• _Dati dell'esercizio_:
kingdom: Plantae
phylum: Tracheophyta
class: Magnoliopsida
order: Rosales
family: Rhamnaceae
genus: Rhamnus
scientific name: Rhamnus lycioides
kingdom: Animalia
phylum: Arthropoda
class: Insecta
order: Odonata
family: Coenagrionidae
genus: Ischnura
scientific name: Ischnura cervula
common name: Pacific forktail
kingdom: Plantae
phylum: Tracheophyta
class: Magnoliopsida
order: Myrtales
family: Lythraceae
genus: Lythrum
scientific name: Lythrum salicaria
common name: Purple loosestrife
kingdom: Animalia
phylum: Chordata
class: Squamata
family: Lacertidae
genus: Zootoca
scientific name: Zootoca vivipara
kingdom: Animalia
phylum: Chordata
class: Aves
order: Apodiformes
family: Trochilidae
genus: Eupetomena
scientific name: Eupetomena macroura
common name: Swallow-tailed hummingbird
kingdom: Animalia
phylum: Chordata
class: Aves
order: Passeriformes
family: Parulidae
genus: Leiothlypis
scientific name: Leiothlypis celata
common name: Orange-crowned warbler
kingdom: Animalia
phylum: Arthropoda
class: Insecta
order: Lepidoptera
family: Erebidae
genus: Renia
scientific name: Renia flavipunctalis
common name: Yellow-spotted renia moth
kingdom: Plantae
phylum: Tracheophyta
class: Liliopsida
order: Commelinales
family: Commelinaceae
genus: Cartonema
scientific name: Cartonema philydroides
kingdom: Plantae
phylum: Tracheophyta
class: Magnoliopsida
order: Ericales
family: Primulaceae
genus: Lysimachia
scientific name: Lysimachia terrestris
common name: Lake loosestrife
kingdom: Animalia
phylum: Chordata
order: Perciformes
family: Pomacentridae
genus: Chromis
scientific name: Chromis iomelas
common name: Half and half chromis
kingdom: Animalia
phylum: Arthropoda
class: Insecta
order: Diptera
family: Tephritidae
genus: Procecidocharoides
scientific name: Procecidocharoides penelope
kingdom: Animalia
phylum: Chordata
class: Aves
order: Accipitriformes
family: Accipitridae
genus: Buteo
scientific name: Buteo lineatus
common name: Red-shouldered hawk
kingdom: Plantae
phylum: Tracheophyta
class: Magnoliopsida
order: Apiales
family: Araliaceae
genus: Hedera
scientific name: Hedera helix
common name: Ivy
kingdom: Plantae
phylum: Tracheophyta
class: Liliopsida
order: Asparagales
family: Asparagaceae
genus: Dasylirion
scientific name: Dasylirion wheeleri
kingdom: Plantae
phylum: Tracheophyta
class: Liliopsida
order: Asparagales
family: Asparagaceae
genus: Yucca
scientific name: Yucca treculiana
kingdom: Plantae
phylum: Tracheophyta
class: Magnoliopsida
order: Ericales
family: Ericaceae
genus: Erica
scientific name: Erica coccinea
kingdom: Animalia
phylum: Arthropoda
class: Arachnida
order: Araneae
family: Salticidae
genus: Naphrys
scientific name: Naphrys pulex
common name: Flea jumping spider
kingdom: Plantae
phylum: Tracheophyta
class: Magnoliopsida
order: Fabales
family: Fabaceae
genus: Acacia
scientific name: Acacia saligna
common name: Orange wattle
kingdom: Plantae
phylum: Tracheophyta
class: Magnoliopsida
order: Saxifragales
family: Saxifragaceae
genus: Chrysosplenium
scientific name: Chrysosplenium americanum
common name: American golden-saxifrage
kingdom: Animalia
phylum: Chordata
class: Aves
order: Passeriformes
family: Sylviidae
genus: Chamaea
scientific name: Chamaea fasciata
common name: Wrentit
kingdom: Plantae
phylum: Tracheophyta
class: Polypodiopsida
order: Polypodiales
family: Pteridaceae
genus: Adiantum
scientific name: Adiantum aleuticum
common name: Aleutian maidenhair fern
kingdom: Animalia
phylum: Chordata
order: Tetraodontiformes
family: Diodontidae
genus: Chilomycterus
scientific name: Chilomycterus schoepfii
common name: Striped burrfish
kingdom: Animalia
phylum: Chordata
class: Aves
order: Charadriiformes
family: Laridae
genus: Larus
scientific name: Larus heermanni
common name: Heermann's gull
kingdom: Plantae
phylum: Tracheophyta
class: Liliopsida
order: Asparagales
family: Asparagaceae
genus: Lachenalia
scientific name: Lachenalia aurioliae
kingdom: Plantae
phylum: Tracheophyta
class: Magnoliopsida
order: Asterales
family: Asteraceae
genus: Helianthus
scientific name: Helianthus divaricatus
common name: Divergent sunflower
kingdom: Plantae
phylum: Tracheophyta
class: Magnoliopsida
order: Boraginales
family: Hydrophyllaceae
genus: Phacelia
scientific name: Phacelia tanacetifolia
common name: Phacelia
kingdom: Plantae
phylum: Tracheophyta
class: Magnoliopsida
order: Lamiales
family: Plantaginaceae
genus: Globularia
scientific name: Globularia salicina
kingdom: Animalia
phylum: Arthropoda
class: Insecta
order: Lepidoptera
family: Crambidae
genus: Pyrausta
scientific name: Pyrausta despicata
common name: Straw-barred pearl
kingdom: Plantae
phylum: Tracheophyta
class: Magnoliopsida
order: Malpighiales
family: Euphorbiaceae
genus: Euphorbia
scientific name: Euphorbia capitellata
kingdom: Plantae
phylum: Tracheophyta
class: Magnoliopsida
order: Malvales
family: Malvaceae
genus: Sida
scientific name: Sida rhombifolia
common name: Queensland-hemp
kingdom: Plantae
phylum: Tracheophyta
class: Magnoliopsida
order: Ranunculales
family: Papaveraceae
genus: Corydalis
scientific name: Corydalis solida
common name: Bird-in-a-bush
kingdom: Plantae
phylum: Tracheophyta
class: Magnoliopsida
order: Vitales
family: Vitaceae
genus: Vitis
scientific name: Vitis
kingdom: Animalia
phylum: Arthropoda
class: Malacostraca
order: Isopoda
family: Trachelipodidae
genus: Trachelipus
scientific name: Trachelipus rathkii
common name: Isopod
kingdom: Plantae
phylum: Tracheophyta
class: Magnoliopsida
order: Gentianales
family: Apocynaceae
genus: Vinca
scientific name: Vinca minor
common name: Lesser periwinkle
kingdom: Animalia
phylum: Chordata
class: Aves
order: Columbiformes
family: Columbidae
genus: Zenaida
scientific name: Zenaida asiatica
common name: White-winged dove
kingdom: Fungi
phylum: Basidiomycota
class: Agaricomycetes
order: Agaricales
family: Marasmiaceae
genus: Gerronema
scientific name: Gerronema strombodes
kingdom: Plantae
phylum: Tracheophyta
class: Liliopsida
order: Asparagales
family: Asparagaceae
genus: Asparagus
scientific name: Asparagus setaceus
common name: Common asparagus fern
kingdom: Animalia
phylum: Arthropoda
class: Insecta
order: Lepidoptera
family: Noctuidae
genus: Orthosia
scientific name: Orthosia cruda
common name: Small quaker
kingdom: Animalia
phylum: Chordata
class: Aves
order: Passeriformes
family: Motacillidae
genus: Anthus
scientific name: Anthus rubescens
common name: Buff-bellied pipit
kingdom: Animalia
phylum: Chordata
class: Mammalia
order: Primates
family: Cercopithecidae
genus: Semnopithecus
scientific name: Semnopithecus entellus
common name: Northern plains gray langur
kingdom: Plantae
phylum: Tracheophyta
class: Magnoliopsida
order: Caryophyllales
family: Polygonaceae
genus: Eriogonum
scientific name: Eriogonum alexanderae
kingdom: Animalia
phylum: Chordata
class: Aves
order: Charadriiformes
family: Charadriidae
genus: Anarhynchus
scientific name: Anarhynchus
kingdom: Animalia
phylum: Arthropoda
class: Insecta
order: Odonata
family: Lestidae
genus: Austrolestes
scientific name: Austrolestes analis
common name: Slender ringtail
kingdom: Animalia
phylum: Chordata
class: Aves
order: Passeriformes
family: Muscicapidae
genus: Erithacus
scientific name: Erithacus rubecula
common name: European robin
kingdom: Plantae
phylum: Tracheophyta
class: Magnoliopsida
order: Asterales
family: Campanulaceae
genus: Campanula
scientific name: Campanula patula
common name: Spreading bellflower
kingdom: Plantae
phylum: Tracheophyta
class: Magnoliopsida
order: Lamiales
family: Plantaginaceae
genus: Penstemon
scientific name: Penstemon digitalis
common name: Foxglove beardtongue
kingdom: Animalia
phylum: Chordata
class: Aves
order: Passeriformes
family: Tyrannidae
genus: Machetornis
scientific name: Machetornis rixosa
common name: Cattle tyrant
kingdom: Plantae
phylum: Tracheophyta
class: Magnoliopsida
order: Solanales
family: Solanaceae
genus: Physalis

• _Consegna_:
Inserisci in un CSV a due colonne, "testo" e "risposta", le righe dell'elenco dalla riga che contiene "genus: Cartonema" fino alla riga che contiene "genus: Hedera", entrambe comprese. Metti una riga per ognuna di esse, con testo e risposta ciascuno in un unico campo tra virgolette e gli a capo sostituiti da spazi.

• _Soluzione_:
testo,risposta
"genus:","Cartonema"
"scientific name:","Cartonema philydroides"
"kingdom:","Plantae"
"phylum:","Tracheophyta"
"class:","Magnoliopsida"
"order:","Ericales"
"family:","Primulaceae"
"genus:","Lysimachia"
"scientific name:","Lysimachia terrestris"
"common name:","Lake loosestrife"
"kingdom:","Animalia"
"phylum:","Chordata"
"order:","Perciformes"
"family:","Pomacentridae"
"genus:","Chromis"
"scientific name:","Chromis iomelas"
"common name:","Half and half chromis"
"kingdom:","Animalia"
"phylum:","Arthropoda"
"class:","Insecta"
"order:","Diptera"
"family:","Tephritidae"
"genus:","Procecidocharoides"
"scientific name:","Procecidocharoides penelope"
"kingdom:","Animalia"
"phylum:","Chordata"
"class:","Aves"
"order:","Accipitriformes"
"family:","Accipitridae"
"genus:","Buteo"
"scientific name:","Buteo lineatus"
"common name:","Red-shouldered hawk"
"kingdom:","Plantae"
"phylum:","Tracheophyta"
"class:","Magnoliopsida"
"order:","Apiales"
"family:","Araliaceae"
"genus:","Hedera"